By 1935, the Copenhagen interpretation had become the orthodoxy. Einstein needed to find a situation in which it is possible in principle to acquire knowledge of the state of a quantum system without disturbing it in any way. Working with two young theorists, Boris Podolsky and Nathan Rosen, Einstein devised an extraordinarily cunning challenge based on entangled particles. We can discover the state of one particle with certainty by making measurements on its entangled partner. All we have to assume is that the particles are local: any measurement we make on one in no way affects or disturbs the other. Through the work of David Bohm and John Bell, the challenge posed by EPR became accessible to experiment, and Bell devised a simple test for all locally realistic theories. All the experiments performed to date suggest that the standard quantum formalism is correct: in any realistic interpretation, quantum particles are non-local.

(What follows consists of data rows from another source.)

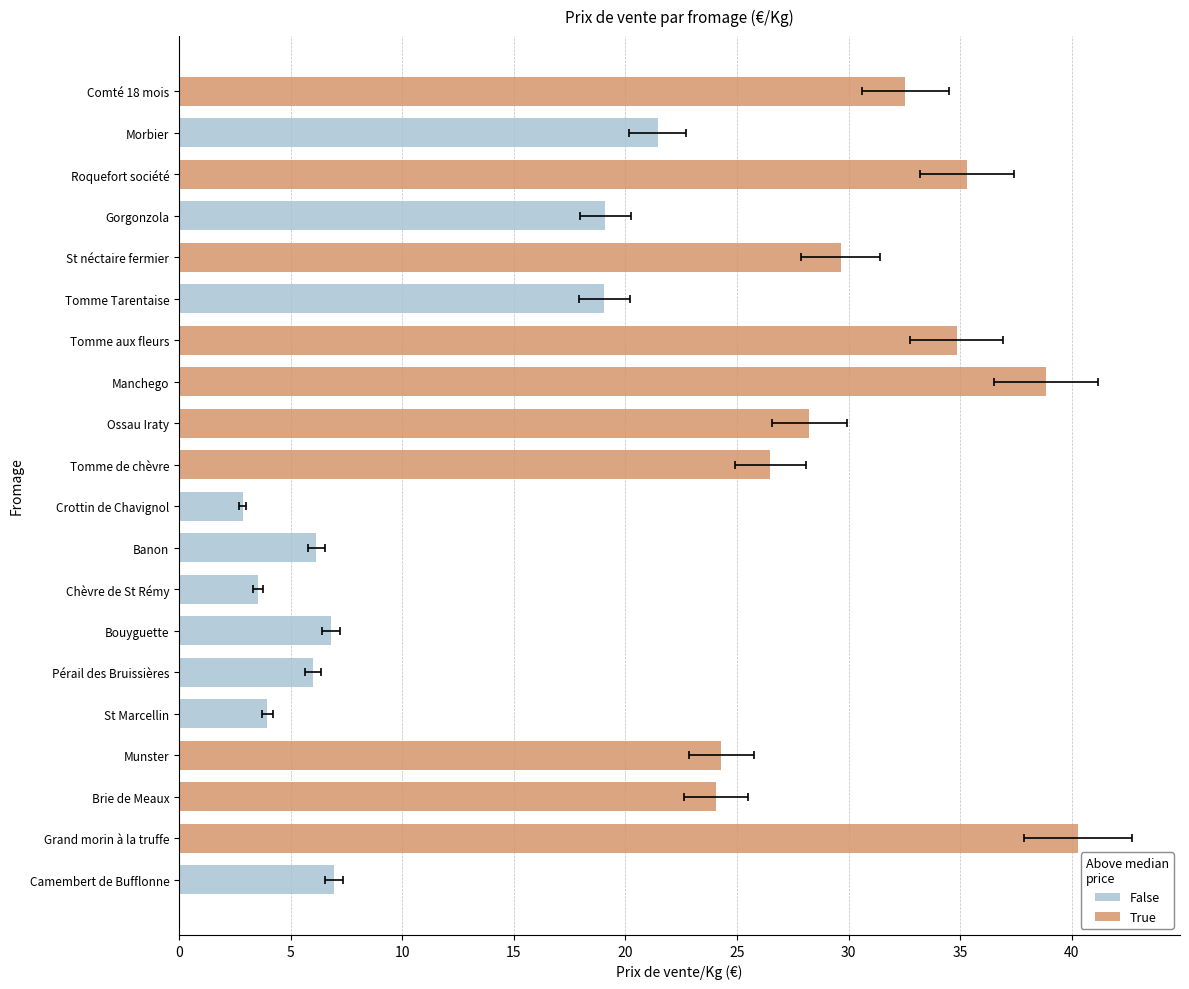

Is it true that False equals 21.4 at Morbier?

True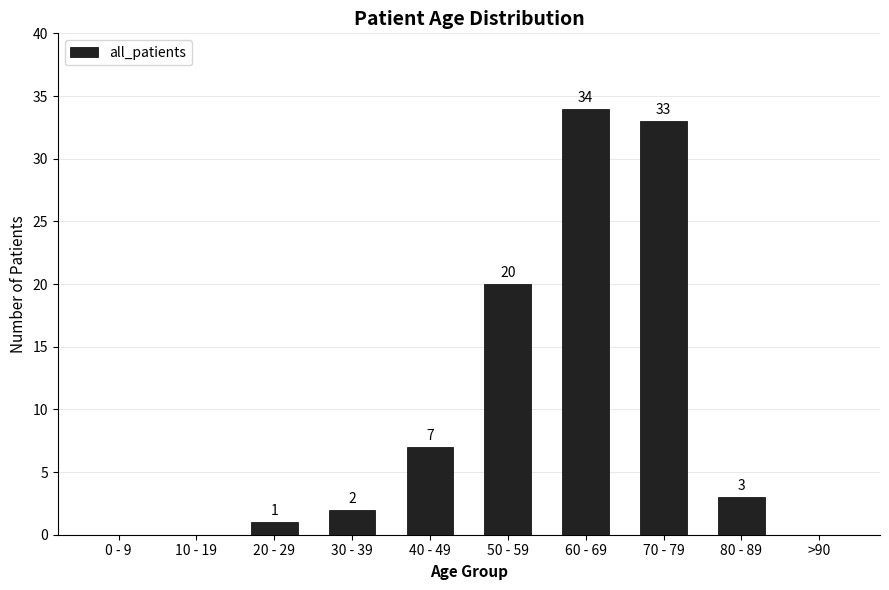

The value at >90 is -10. True or false?

False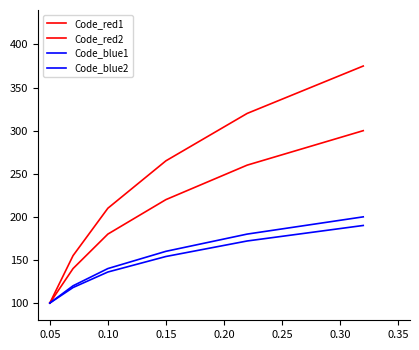

True or false: Code_blue1 and Code_red1 cross at least once.

False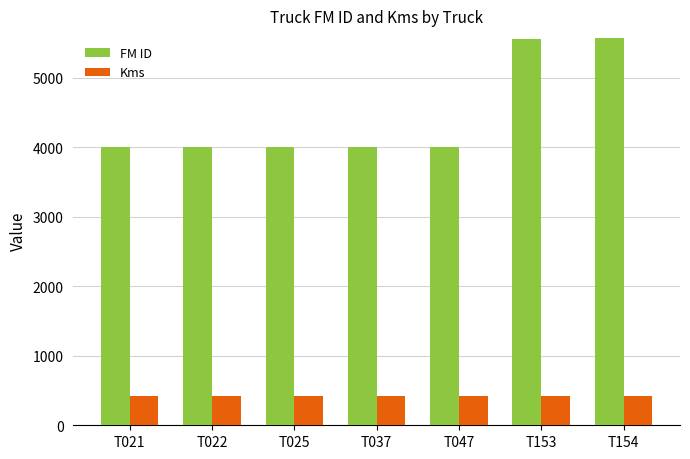

What is the highest value of the FM ID series?

5575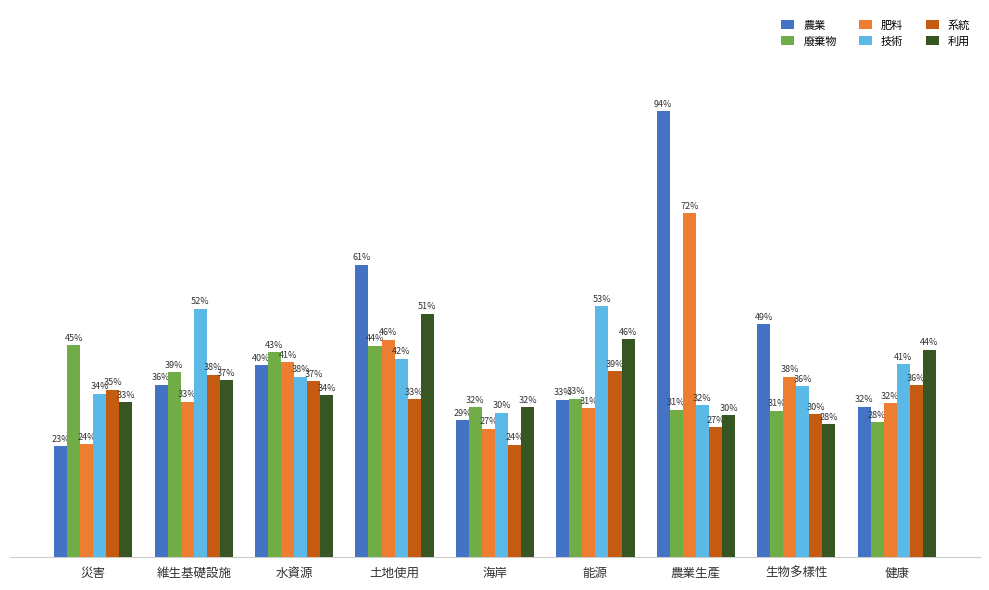

What are all the series names shown in the legend?

農業, 廢棄物, 肥料, 技術, 系統, 利用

Despite the overwhelming successes of modern physics, there are questions that remain to be answered and these are considered in the final chapter. The interpretation of quantum mechanics is discussed, including the EPR paradox, the Aspect experiments and quantum entanglement. Next, the question of whether particles are really point-like and the possibility of an alternative description in terms of solitons is considered. The Skyrmion and the Standard Model sphaleron are described. Unexplained features of the universe, such as the matter–antimatter asymmetry, the existence of dark matter and the even more mysterious dark energy, are discussed. There is also a critique of the loose ends of the Standard Model and the need for a quantum theory of gravity. The chapter concludes with a look beyond the Standard Model at the arguments and evidence in favour of Grand Unified Theories and ultimately string theory.